Près de 7 000 chasseurs évoluent en Lozère, l’assemblée générale est donc un moment fort de la fédération. Elle vient clôturer douze réunions de secteurs « aux discussions riches et animées », souligne André Thérond, président de la FDC48. Avant d’entamer son rapport moral, celui-ci a tenu à souligner l’importance que les chasseurs attachent à la sécurité lorsqu’ils pratiquent leur activité ; « pas d’accident de chasse cette année, la sécurité est l’affaire de tous ». Sans forcément être liée, sécurité peut aussi sous entendre modernité des pratiques, un aspect central de la loi sur la biodiversité impliquant « innovation, proximité et modernité des pratiques ». En considérant ce triptyque, André Thérond souhaite responsabiliser les acteurs concernés et surtout pousuivre le développement des partenariats, notamment entre chasseurs et agriculteurs. « Notre ancrage dans les territoires, notre expérience et nos connaissances ont permis de démontrer à plusieurs reprises qu’une chasse durable et maîtrisée était un levier indispensable au maintien, voire au retour d’une riche biodiversité. La mobilisation de l’ensemble des parties prenantes est une réalité pour relever les défis de la protection de la biodiversité. » Et de poursuivre en précisant : « Nous proposerons un renforcement des partenariats, un réequilibrage de la gouvernance de la nature, dans le respect des spécificités, dont celles de la chasse. Chacun doit être mis face à ses responsabilités. » La balle est ici passée au monde agricole. Premier point : les nuisibles. En collaboration avec la chambre d’agriculture, notamment pour les dégâts inhérents aux cultures pour faire court, un dossier a été monté pour établir la liste des nuisibles du 1er juillet de cette année au 30 juin 2018. « Nous sommes tenus de justifier la prédation dans les petits élevages familiaux, les dégâts et les pertes au niveau agricole », reprend-t-il. Les services du ministère de l’Écologie ont classé nuisibles le renard et la pie bavarde. Ils n’ont pas retenu la martre, la corneille noire et la fouine ; « pour ce dossier sensible, il faut une alliance entre les chasseurs et les agriculteurs, insiste André Thérond.
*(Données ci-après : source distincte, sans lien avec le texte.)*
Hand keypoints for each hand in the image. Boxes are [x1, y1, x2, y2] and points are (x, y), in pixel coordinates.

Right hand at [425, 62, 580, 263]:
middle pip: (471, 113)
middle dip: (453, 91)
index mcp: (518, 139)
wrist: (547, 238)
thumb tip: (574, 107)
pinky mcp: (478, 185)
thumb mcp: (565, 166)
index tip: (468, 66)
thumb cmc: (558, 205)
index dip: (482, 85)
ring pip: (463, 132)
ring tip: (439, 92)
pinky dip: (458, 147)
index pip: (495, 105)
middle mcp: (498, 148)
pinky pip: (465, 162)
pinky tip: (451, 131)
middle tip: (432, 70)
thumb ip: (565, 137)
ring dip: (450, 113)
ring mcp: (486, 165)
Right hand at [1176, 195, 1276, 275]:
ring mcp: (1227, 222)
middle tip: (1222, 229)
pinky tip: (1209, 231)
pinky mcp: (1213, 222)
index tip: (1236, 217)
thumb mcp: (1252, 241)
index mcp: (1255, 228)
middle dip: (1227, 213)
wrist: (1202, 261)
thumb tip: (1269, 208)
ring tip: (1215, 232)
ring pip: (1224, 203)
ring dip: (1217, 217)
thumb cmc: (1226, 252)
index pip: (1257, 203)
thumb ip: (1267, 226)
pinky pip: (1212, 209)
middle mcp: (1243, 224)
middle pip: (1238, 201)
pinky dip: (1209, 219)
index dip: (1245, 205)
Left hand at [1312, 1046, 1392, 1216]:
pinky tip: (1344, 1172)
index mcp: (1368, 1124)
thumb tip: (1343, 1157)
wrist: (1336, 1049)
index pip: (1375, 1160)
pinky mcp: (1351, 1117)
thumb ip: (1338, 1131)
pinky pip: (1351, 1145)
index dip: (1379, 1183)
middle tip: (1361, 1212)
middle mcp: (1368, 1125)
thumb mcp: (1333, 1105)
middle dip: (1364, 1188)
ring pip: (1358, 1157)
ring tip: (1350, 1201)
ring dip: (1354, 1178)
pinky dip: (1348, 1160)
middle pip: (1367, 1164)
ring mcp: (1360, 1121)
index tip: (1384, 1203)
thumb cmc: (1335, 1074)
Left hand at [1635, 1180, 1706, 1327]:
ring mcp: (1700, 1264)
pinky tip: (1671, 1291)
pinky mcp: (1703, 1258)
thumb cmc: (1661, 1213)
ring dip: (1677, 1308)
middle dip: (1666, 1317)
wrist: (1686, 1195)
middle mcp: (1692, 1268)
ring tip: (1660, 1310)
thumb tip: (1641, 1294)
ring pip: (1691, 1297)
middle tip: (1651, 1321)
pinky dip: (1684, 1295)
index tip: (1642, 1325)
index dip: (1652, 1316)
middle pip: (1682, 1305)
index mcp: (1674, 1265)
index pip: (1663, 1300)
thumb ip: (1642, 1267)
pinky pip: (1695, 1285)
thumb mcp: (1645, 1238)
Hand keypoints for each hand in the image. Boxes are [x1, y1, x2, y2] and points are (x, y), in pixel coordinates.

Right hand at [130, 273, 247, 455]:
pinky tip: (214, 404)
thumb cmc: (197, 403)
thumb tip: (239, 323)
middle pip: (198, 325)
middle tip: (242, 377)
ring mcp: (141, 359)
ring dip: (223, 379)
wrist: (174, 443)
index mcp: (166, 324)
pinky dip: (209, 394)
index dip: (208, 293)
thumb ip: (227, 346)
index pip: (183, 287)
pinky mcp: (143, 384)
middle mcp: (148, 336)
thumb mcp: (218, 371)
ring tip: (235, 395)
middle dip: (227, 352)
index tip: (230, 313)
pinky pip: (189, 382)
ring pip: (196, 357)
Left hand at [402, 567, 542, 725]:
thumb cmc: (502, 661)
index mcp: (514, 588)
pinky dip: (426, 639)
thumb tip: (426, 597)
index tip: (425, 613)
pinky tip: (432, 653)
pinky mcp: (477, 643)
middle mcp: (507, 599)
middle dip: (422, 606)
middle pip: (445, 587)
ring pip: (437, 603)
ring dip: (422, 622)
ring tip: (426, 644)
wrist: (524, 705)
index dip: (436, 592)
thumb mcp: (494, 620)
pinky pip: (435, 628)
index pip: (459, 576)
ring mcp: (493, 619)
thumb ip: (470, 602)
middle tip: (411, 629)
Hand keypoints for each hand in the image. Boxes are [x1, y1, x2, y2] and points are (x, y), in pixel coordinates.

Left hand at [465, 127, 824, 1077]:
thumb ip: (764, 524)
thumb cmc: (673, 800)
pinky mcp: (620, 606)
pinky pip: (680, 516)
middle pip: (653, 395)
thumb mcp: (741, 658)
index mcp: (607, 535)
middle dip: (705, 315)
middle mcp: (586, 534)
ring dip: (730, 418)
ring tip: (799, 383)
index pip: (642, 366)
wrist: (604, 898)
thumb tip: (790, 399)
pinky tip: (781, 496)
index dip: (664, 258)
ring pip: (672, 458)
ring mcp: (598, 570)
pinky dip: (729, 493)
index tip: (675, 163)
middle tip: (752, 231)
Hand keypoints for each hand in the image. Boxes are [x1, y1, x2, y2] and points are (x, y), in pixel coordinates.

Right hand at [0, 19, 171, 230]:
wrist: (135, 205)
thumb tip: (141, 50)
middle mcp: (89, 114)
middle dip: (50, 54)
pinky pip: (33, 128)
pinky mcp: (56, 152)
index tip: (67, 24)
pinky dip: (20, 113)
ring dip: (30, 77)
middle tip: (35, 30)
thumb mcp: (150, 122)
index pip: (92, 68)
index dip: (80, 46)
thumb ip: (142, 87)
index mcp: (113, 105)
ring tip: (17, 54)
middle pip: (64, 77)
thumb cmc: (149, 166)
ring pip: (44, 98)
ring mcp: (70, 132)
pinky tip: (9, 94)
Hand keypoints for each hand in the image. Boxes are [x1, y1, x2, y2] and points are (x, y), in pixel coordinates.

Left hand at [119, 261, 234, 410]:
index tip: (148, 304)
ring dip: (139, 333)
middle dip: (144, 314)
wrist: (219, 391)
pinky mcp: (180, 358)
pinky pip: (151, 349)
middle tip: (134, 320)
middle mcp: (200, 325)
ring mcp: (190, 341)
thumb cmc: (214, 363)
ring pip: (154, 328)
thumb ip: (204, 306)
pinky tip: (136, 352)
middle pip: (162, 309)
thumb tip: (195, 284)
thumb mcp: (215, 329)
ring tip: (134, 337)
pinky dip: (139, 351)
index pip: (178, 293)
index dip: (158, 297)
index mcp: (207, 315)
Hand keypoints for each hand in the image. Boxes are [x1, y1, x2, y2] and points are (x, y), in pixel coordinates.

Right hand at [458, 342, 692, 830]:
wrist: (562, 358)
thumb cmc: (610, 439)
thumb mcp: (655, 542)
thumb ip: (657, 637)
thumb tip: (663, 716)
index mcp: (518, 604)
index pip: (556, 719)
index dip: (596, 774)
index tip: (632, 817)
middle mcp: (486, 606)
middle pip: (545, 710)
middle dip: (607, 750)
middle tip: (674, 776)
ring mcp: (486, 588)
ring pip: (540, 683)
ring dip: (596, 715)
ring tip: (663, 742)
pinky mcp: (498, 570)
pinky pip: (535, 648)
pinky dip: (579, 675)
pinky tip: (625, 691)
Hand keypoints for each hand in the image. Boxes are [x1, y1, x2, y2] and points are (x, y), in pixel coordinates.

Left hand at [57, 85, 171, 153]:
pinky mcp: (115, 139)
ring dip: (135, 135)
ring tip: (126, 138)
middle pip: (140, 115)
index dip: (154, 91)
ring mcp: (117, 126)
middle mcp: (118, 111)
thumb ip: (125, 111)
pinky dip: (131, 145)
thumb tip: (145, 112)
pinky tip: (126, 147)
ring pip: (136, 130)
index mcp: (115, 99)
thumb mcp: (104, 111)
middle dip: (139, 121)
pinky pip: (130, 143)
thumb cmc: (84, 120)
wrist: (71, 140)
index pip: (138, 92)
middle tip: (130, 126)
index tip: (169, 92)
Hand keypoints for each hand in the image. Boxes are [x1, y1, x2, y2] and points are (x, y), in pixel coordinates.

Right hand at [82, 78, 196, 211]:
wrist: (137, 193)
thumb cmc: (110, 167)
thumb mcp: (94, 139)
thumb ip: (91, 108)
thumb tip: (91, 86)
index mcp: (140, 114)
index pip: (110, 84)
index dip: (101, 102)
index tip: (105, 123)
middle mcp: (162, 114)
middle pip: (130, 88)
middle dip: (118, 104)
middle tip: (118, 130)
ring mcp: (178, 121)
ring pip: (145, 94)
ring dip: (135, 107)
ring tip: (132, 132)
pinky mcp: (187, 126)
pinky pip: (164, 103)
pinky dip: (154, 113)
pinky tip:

Et il nous faut le soutien de nos parlementaires. »

La suite dans le Réveil Lozère, page 4, édition du 16 avril 2015.

Le chamois
Christine Valetin a souhaité « rétablir une vérité » en évoquant un sujet sensible pour la FDC : la réintroduction du chamois. « La chambre n’est ni pour ni contre cette réintroduction. Elle s’est dite sceptique parce que le chamois fait les frais de plusieurs exemples de réintroduction qui n’incombent pas aux chasseurs mais dont les suivis de population ont été mal gérés. » L’arrêté de réintroduction est pour l’instant suspendu André Thérond a néamoins précisé que la FDC « poursuivait son projet ».